图3 | 内部验证集上的定量和定性评估结果。a 86个内部验证任务的性能分布，以中位数Dice相似系数（DSC）得分表示。盒图中的中心线代表中位值，盒子的底部和顶部边界分别界定了第25和第75百分位数。须表示为四分位数范围的1.5倍。向上的三角形表示最小值，向下的三角形表示最大值。b 颁奖台图，用于可视化86个内部验证任务的性能对应关系。上部：每个彩色点表示一项任务上使用相应方法所达到的中位DSC。相同任务对应的点通过线连接。下部：条形图代表每种方法达到的排名频率。MedSAM在大多数任务上排名第一。c 内部验证集上的可视化分割示例。四个示例分别是在计算机断层扫描（CT）、磁共振成像（MRI）、超声和内窥镜图像中的肝癌、脑癌、乳腺癌和息肉。蓝色：边界框提示；黄色：分割结果。品红色：专家标注。源数据以源数据文件形式提供。

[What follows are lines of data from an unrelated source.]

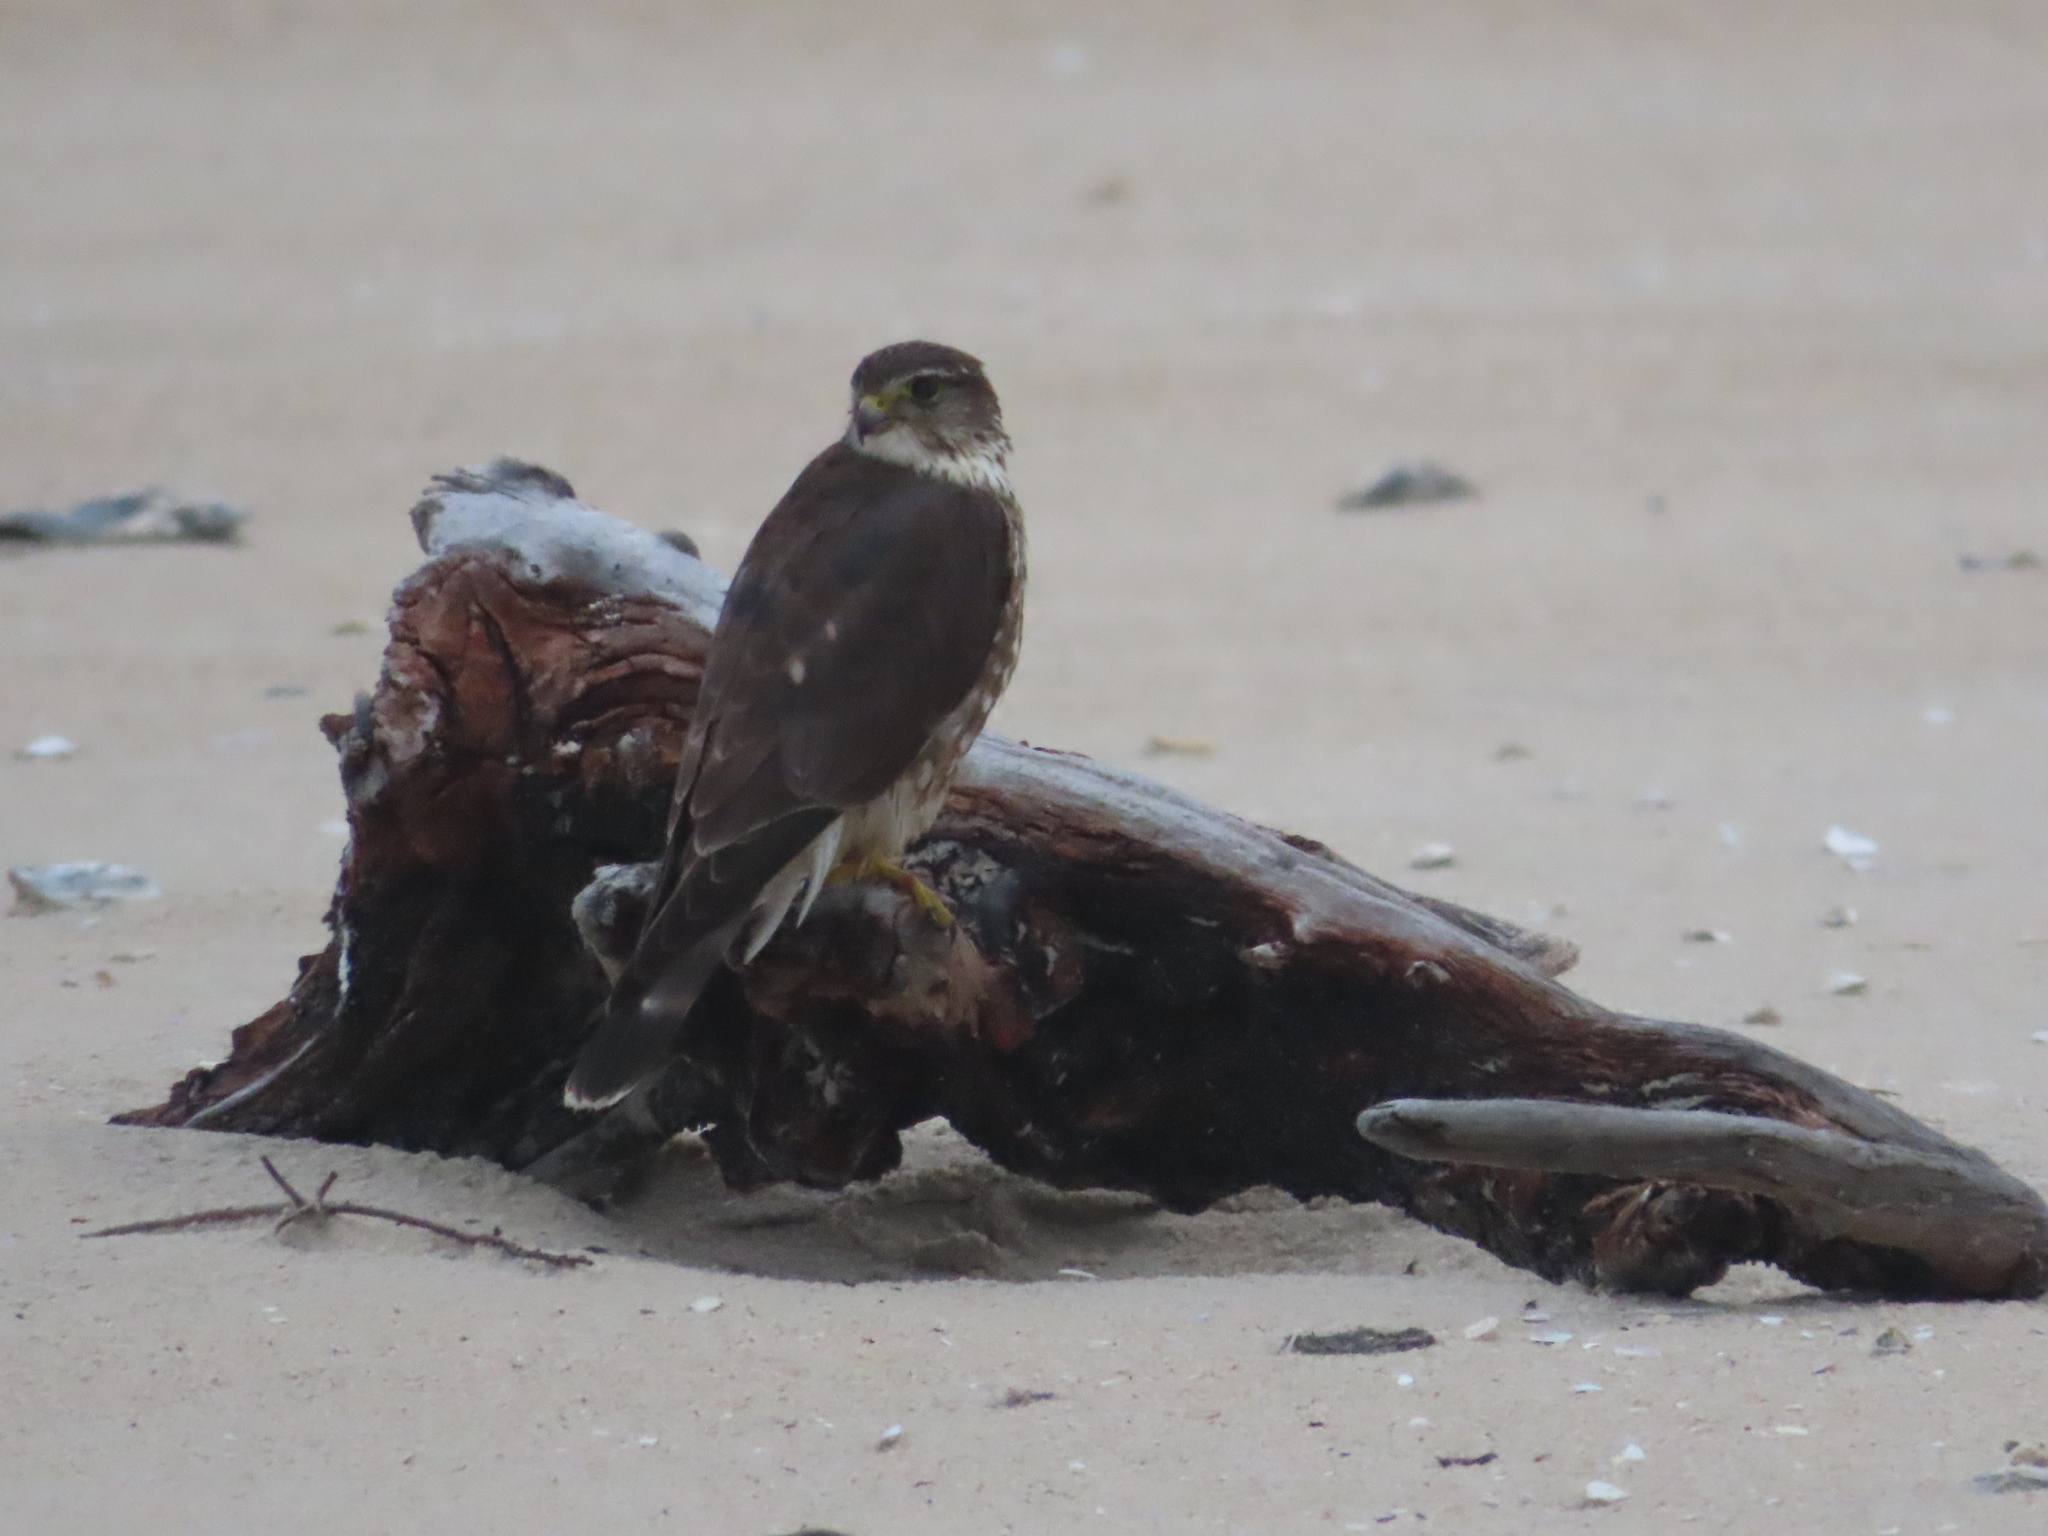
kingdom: Animalia
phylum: Chordata
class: Aves
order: Falconiformes
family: Falconidae
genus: Falco
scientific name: Falco columbarius
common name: Merlin
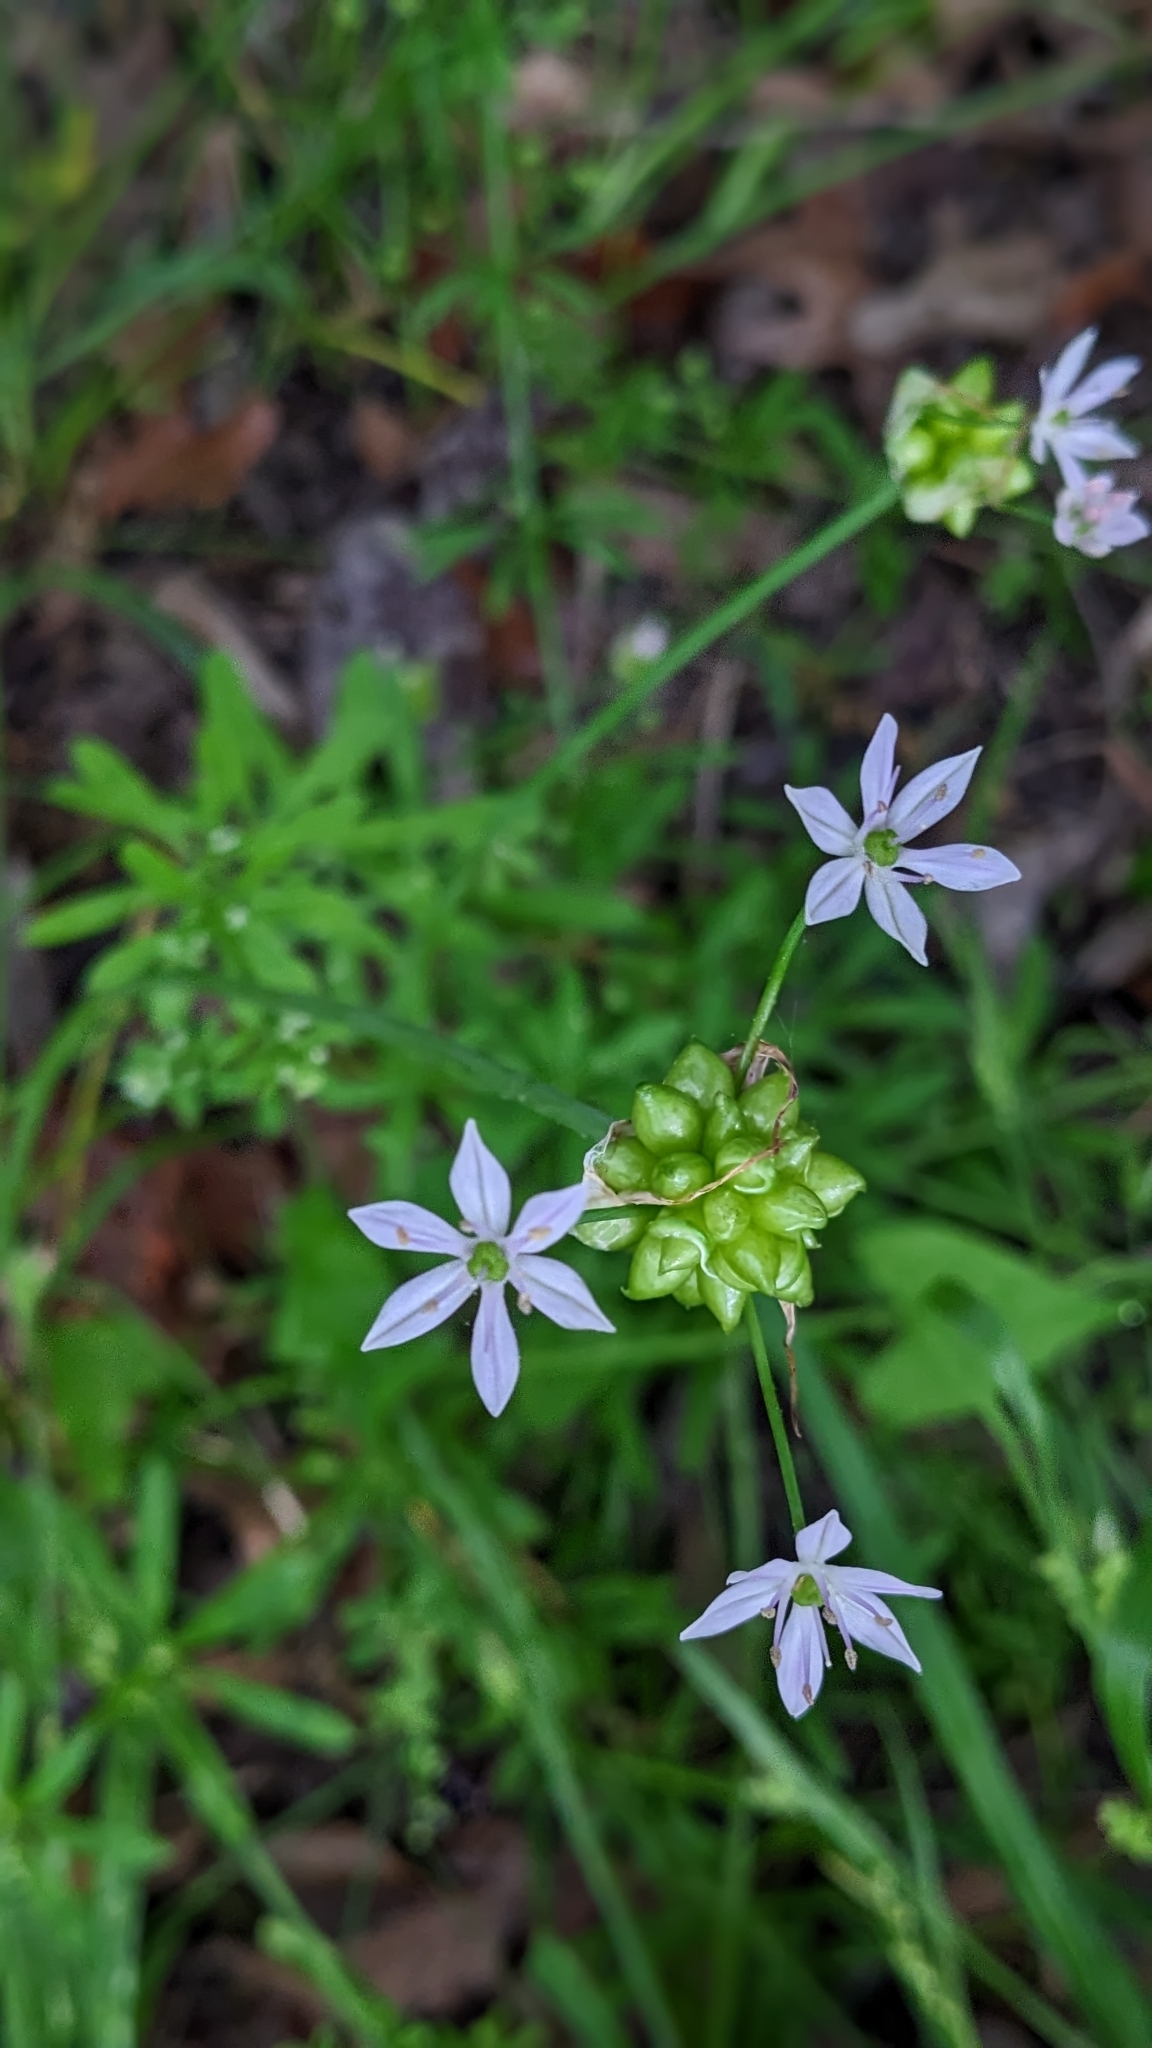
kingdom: Plantae
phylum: Tracheophyta
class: Liliopsida
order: Asparagales
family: Amaryllidaceae
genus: Allium
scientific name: Allium canadense
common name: Meadow garlic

Fig. 4 | Quantitative and qualitative evaluation results on the external validation set. a Performance distribution of 60 external validation tasks in terms of median dice similarity coefficient (DSC) score. The center line within the box represents the median value, with the bottom and top bounds of the box deli neating the 25th and 75th percentiles, respectively. Whiskers are chosen to show the 1.5 of the interquartile range. Up-triangles denote the minima and down triangles denote the maxima. b Podium plots for visualizing the performance correspondence of 60 external validation tasks. Upper part: each colored dot denotes the median DSC achieved with the respective method on one task. Dots corresponding to identical tasks are connected by a line. Lower part: bar charts represent the frequency of achieved ranks for each method. MedSAM ranks in the first place on most tasks. c Visualized segmentation examples on the external validation set. The four examples are the lymph node, cervical cancer, fetal head, and polyp in CT, MR, ultrasound, and endoscopy images, respectively. Source data are provided as a Source Data file.

图4 | 外部验证集上的定量和定性评估结果。a 60个外部验证任务的性能分布，以中位数Dice相似系数（DSC）得分表示。盒图中的中心线代表中位值，盒子的底部和顶部边界分别界定了第25和第75百分位数。须表示为四分位数范围的1.5倍。向上的三角形表示最小值，向下的三角形表示最大值。b 颁奖台图，用于可视化60个外部验证任务的性能对应关系。上部：每个彩色点表示一项任务上使用相应方法所达到的中位DSC。相同任务对应的点通过线连接。下部：条形图代表每种方法达到的排名频率。MedSAM在大多数任务上排名第一。c 外部验证集上的可视化分割示例。四个示例分别是在CT、MR、超声和内窥镜图像中的淋巴结、宫颈癌、胎儿头部和息肉。源数据以源数据文件形式提供。

Fig. 5 | The effect of training dataset size and a user study of tumor annotation efficiency. a Scaling up the training image size to one million can significantly improve the model performance on both internal and external validation sets. b MedSAM can be used to substantially reduce the annotation time cost. Source data are provided as a Source Data file.

图5 | 训练数据集大小的影响及肿瘤标注效率的用户研究。a 将训练图像数量扩大到一百万可以显著提高模型在内部和外部验证集上的性能。b MedSAM可用于大幅减少标注时间成本。源数据以源数据文件形式提供。